"Aversion to pulling a trigger is one of several things I don't understand about Tom Fitzrapp," said Ethel thoughtfully. "I wonder if he's gun shy. I've long been convinced that Season's Greetings is an old four-flusher, although he looks capable of any atrocity. They've both had chances at these horse thieves before, but we never hear of any casualty list. Sometimes I'm afraid that Tom is too soft-hearted for a real man."
"Men aren't what they used to be, Ethel," the pioneer replied. "Even the Indians and most half-breeds of to-day are more streaked with yellow than red. When I was young—— Well, I'm not too old to show them yet. If the boys come back this time without a scalp, I'm going down into Montana after the scoundrels myself."
The weeks had passed swiftly since the men of Ethel Andress' outfit had returned empty-handed from their raid on the Open A. Despite her hatred of rustlers, the widow had not found it in her heart to grieve that the evidence of stolen horses was wanting. For one thing, she was not displeased that Thomas Fitzrapp should occasionally be disturbed from the pedestal of self-sufficiency upon which she thought him too prone to climb. Again, as her relative and her ranch manager had enforced the handicap of her sex by insisting that she remain at home, a proceeding which she always resented, she was glad that their sortie had proved a failure.
With a fresh tingling of nerves, she recalled now her surprise when John Childress had ridden into the yard a few days after the raid, and gravely saluted her as she sat alone on the porch. She still felt that her uncle or Fitzrapp might have warned her that the stranger was expected. But this they had not done, and she had been forced to make the best of her least becoming frock and a disarray of the hair that was far from what she would have wished. She had set down to his credit the fact that he seemed not to notice these defects in the least, but had spent an hour with her in animated converse, until the return of the men revealed the real reason behind his call.
Although Fitzrapp had hinted as openly as he dared that they could dispense with her presence, she had sat through the business session, youthfully thrilled at the thought of a race between these two men. She had found herself comparing them as they sat on either side of the desk at which the major was drawing up an agreement for the contest, and she decided that they would be well matched for a race of another sort had it not been for the handicap of suspicion under which the stranger labored.
The business ended, she had been rather pleased at the way in which he declined her uncle's invitation to have supper with them. His excuse had been that ranch duties called him, but she had gained and retained the impression that the refusal was but the outcropping of a well-bred instinct not to dine at their table while he was under the slightest suspicion.
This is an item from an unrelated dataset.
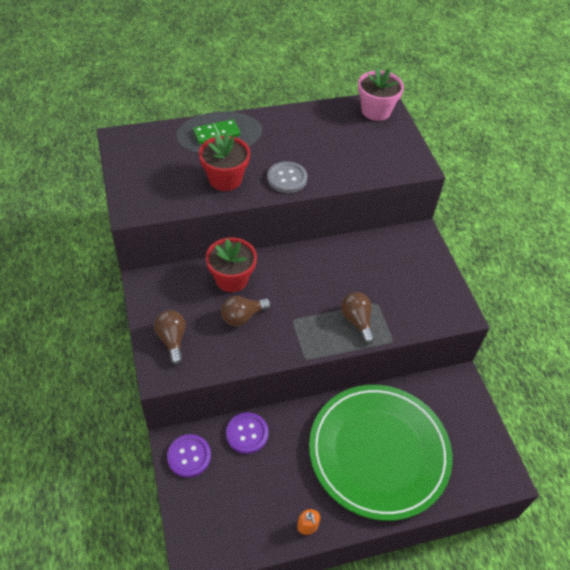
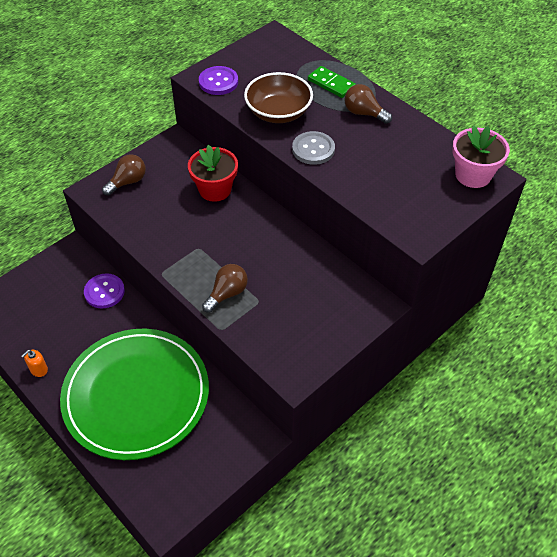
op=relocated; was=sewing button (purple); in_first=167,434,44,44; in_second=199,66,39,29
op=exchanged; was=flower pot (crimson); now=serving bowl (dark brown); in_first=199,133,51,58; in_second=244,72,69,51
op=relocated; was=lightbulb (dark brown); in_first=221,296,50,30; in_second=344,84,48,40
In the succeeding weeks she had twice met him on the open range and exchanged a few words with him, but on neither occasion had the situation held anything to lend weight to Fitzrapp's continuing suspicion that he was the real leader of the rustlers. For that reason she had said nothing about the meetings on returning to the home ranch. She was quite sure that she was "the master of her soul," accountable to no man and equally convinced that she would be very certain of her own heart and mind before she permitted any change in the state of widowed blessedness.
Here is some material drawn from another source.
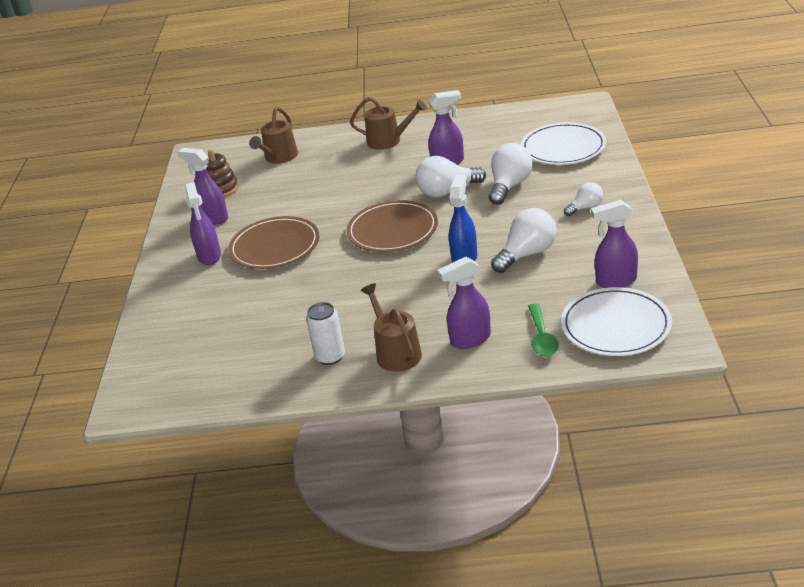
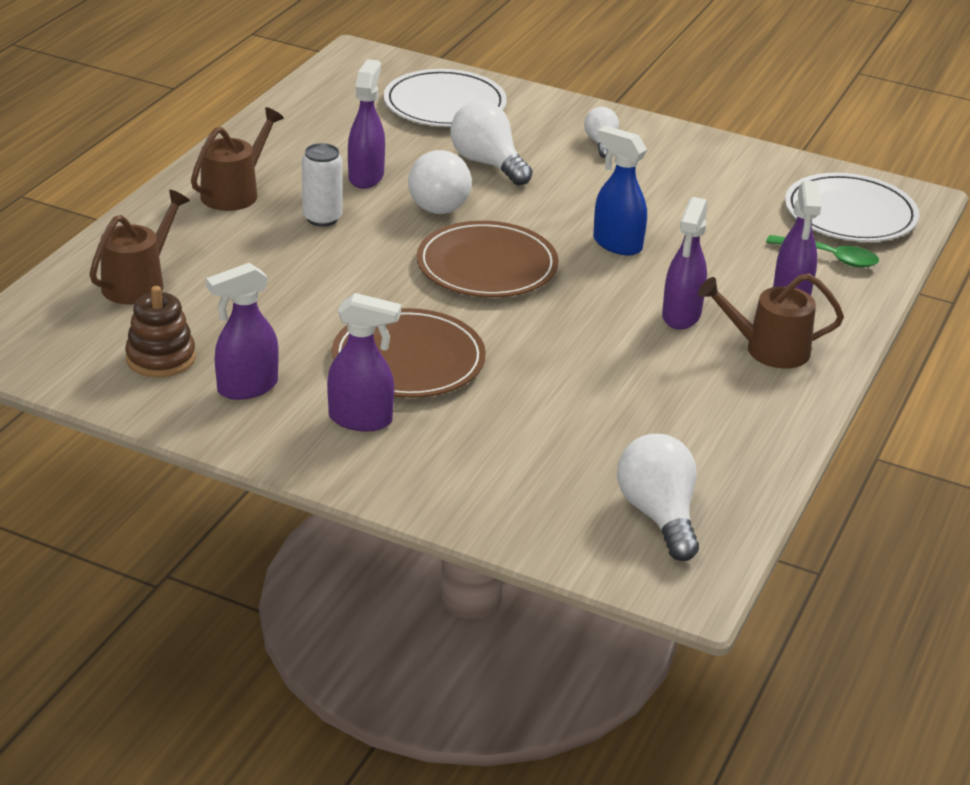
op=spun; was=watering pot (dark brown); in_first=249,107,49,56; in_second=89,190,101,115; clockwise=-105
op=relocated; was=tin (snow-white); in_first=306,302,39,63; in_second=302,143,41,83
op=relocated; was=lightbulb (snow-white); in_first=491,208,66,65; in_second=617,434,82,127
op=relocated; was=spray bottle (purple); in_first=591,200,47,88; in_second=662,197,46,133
One of these range meetings with the ranchman of mystery had possessed an angle which disturbed her in spite of herself. In her hard riding for exercise and relief from ranch monotony, she had passed the boundaries of her own range onto that of Sam Gallegher. Emerging from a coulee she had come suddenly 'upon Childress, and riding with him was Flame of Fire Weed. Their stirrups brushed and they were in close converse. Had there been suitable cover at hand she would have taken refuge and permitted them to pass. As there was no chance of getting out of sight, she had ridden up and made the best of it. And she had rather admired that girl of Gallegher's that day. Flame, she decided, was fast budding into the fullness of her womanhood, and would soon be able to hold her own in any company. The way she had kept their brief trail-side conversation angling around the fact that her "dad" had heard from the commissioner of the Royal Mounted and that an inspector on special detail would soon be at work on their troubles had been really a masterpiece of self-possession and social tact.
Only a week before had occurred the momentous incident of her second visit to the Open A. One of her women friends from Strathconna was paying her a visit, and they had started out in the buckboard for a long prairie drive. They were discussing where they should go when Childress and his one-section ranch had come to mind. Her story regarding him had been sufficiently tinted with romance to excite the curiosity of her visitor, so that the heads of the gray team had been turned toward the basin. Fancifully, they had pretended that they were members of a posse running down a band of desperate horse thieves, and they had worked themselves into quite a gay mood by the time they sighted his cabin.
Childress was so frankly glad to see them, and so insistent that they should accept his hospitality to the extent of an improvised luncheon, that they had left the buckboard and spent a merry hour over a meal which he served on the top of an empty packing box in the shadow of the cabin's overhang. A can-opener was responsible for most of the menu, but two large rainbow trout, caught that very morning in the near-by stream, served as a delicious piece de resistance. The widow's guest had been quite captivated, and repeatedly declared on the drive back to the Rafter Ranch that she could never believe him a horse thief. Indeed, Ethel herself had reached the decision that she should require absolutely convincing proof of his guilt before believing.